Goal >> Reproduce the news briefing below word for word, from start to finish.

Apartment construction incentives: As he announced billions of dollars in federal funding today to bolster apartment construction, Prime Minister Justin Trudeau said he will bypass provinces that don’t want to work with his government on the issue.

Singing for their supper: Musicians say they are missing out on millions of dollars in royalties when their music is played in films, on streaming platforms or on TV, and they want the government to adjust the copyright rules in the forthcoming budget to grant them rights payments if their work is on screen.

Treatment of suspects scrutinized: The federal government is investigating a report of fisheries officers leaving two Mi’kmaq men at a gas station in the middle of the night without their shoes or cellphones after they were arrested for allegedly fishing illegally in southwestern Nova Scotia last week.

Gildan sets deadline: The board of Gildan Activewear Inc. is pushing potential buyers to make their initial takeover offers by April 10.


S&P 500, Nasdaq close slightly up after soft services sector data, Fed comments

The S&P 500 and Nasdaq ended slightly up today after data showed growth in the U.S. services industry slowed further in March, but the advance was limited by comments by Federal Reserve Chair Jerome Powell that focused on the need for more debate and data before interest rates are cut.

Information supplied >>
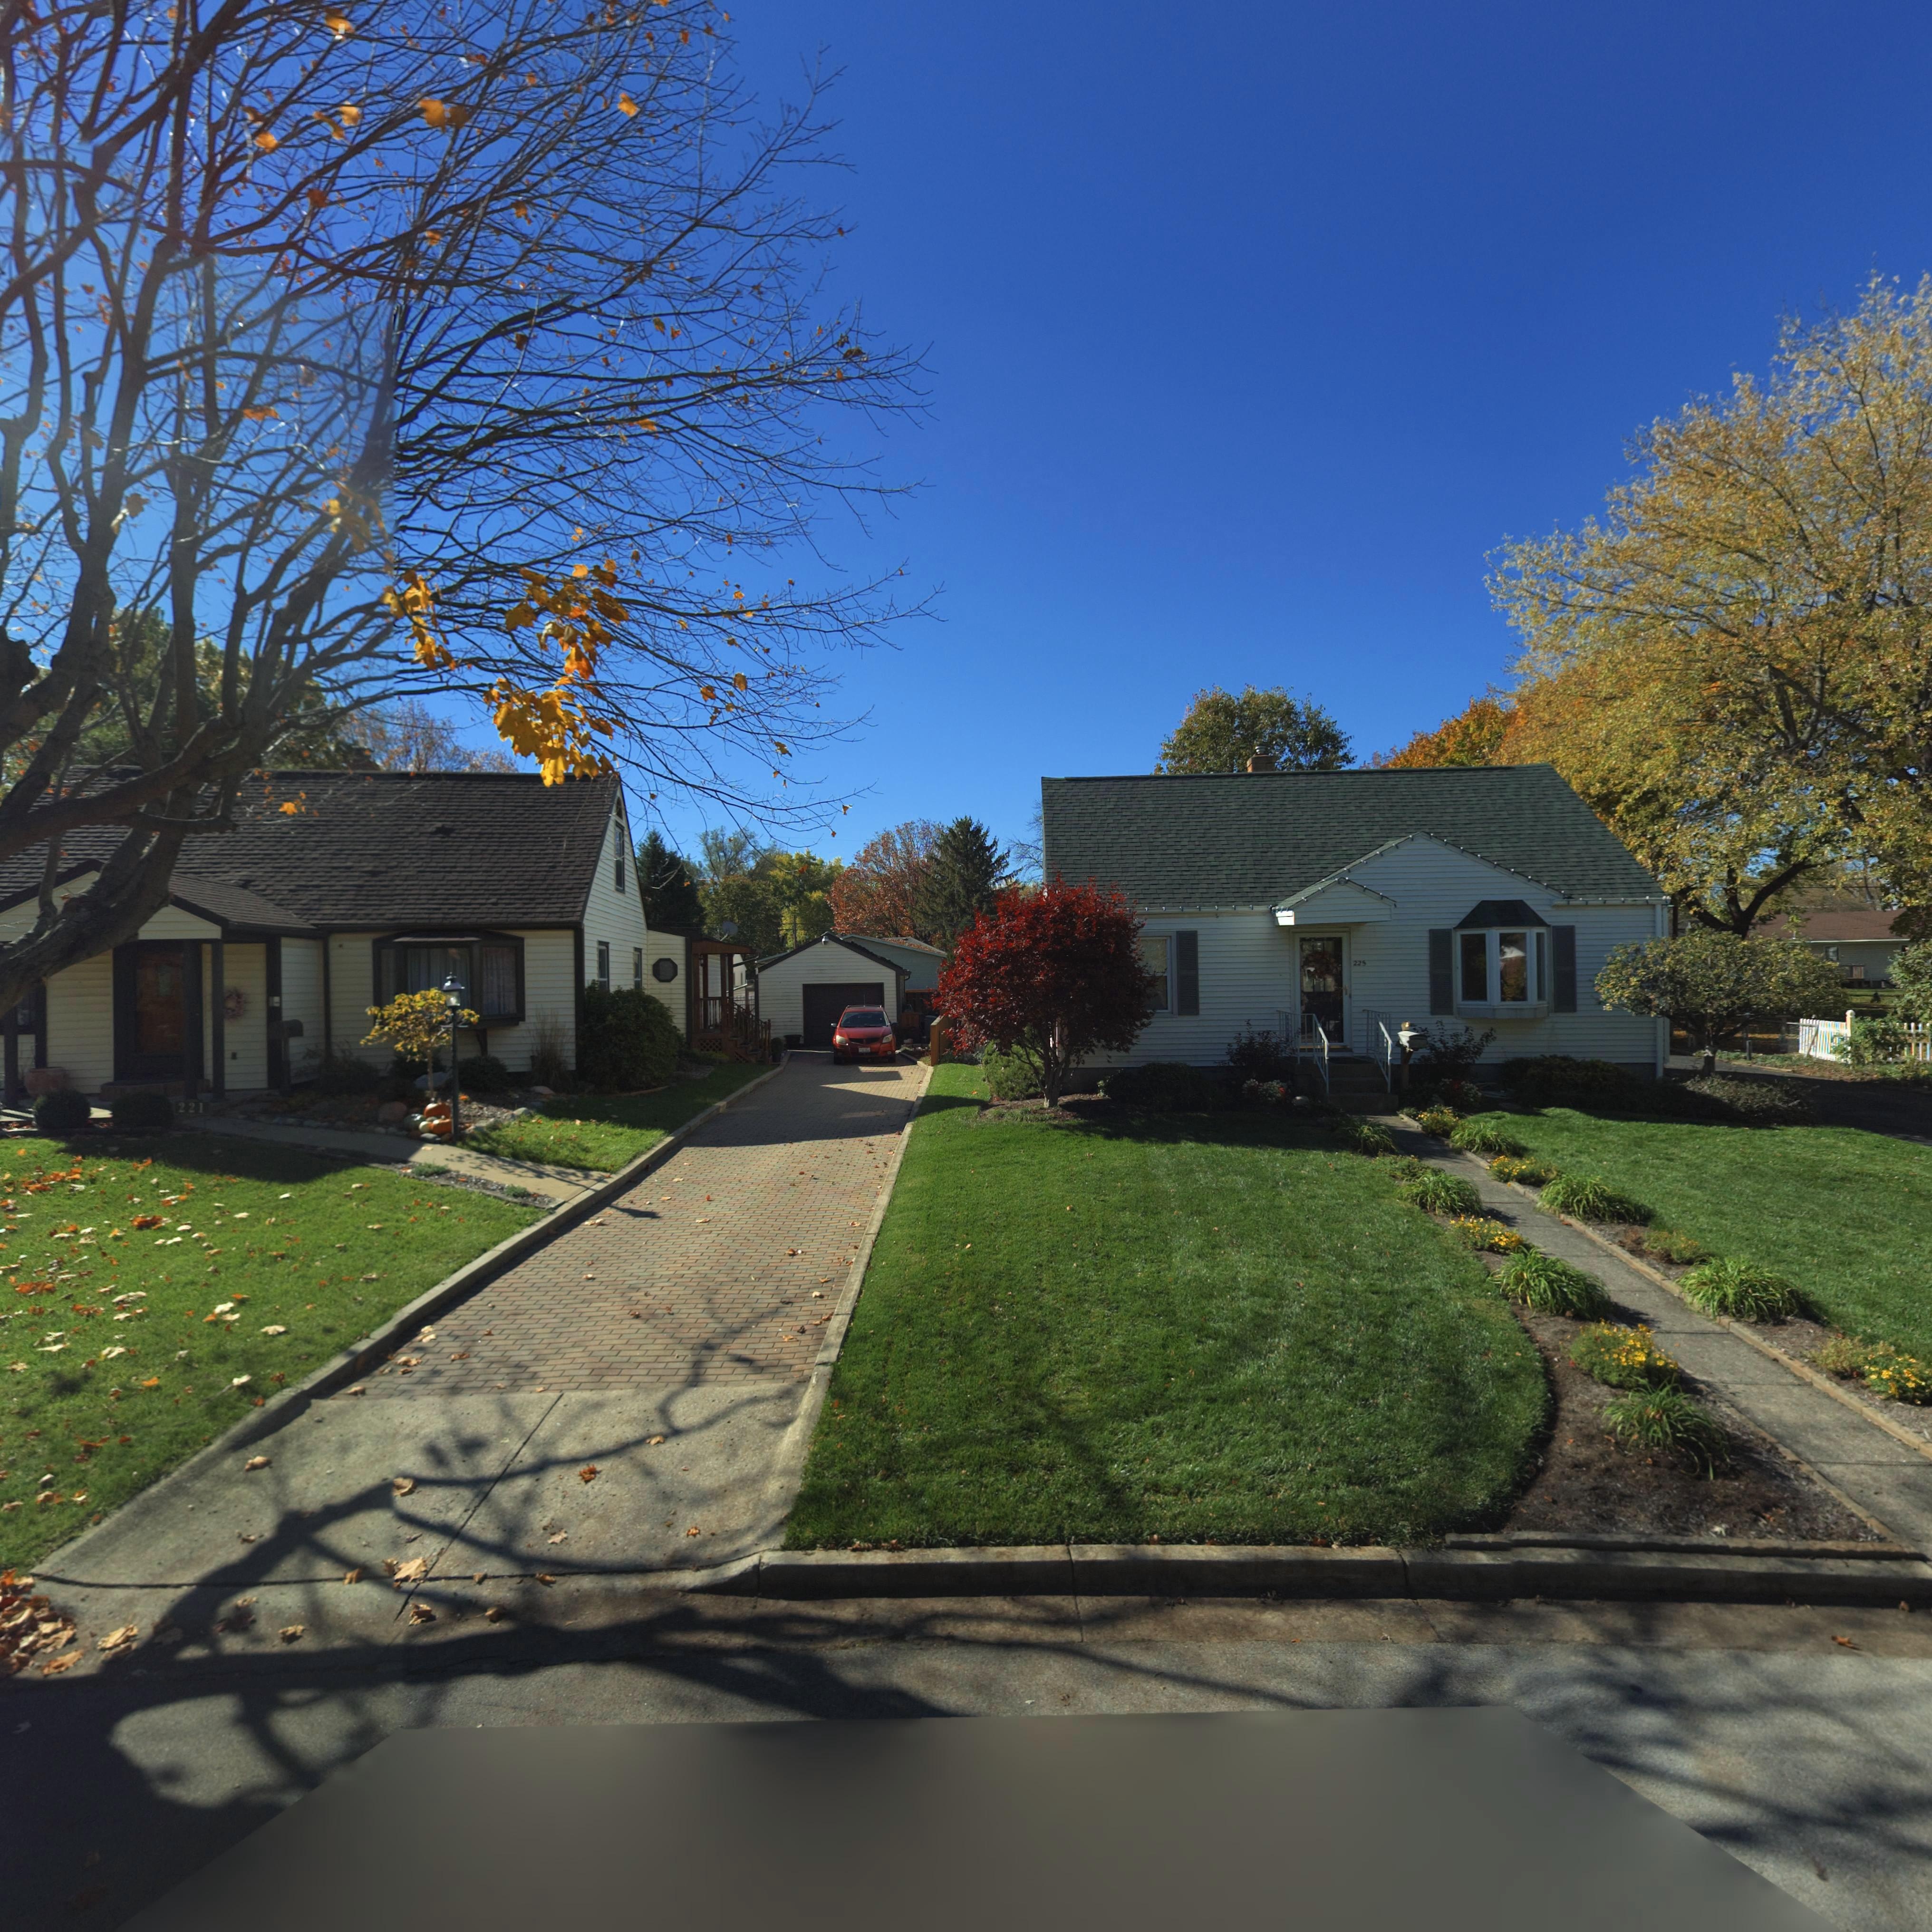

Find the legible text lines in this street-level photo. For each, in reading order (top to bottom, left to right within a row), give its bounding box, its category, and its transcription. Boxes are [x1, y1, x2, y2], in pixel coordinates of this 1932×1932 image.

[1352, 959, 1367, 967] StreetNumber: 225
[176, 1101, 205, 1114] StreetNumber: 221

Response to the task >>
Apartment construction incentives: As he announced billions of dollars in federal funding today to bolster apartment construction, Prime Minister Justin Trudeau said he will bypass provinces that don’t want to work with his government on the issue.

Singing for their supper: Musicians say they are missing out on millions of dollars in royalties when their music is played in films, on streaming platforms or on TV, and they want the government to adjust the copyright rules in the forthcoming budget to grant them rights payments if their work is on screen.

Treatment of suspects scrutinized: The federal government is investigating a report of fisheries officers leaving two Mi’kmaq men at a gas station in the middle of the night without their shoes or cellphones after they were arrested for allegedly fishing illegally in southwestern Nova Scotia last week.

Gildan sets deadline: The board of Gildan Activewear Inc. is pushing potential buyers to make their initial takeover offers by April 10.


S&P 500, Nasdaq close slightly up after soft services sector data, Fed comments

The S&P 500 and Nasdaq ended slightly up today after data showed growth in the U.S. services industry slowed further in March, but the advance was limited by comments by Federal Reserve Chair Jerome Powell that focused on the need for more debate and data before interest rates are cut.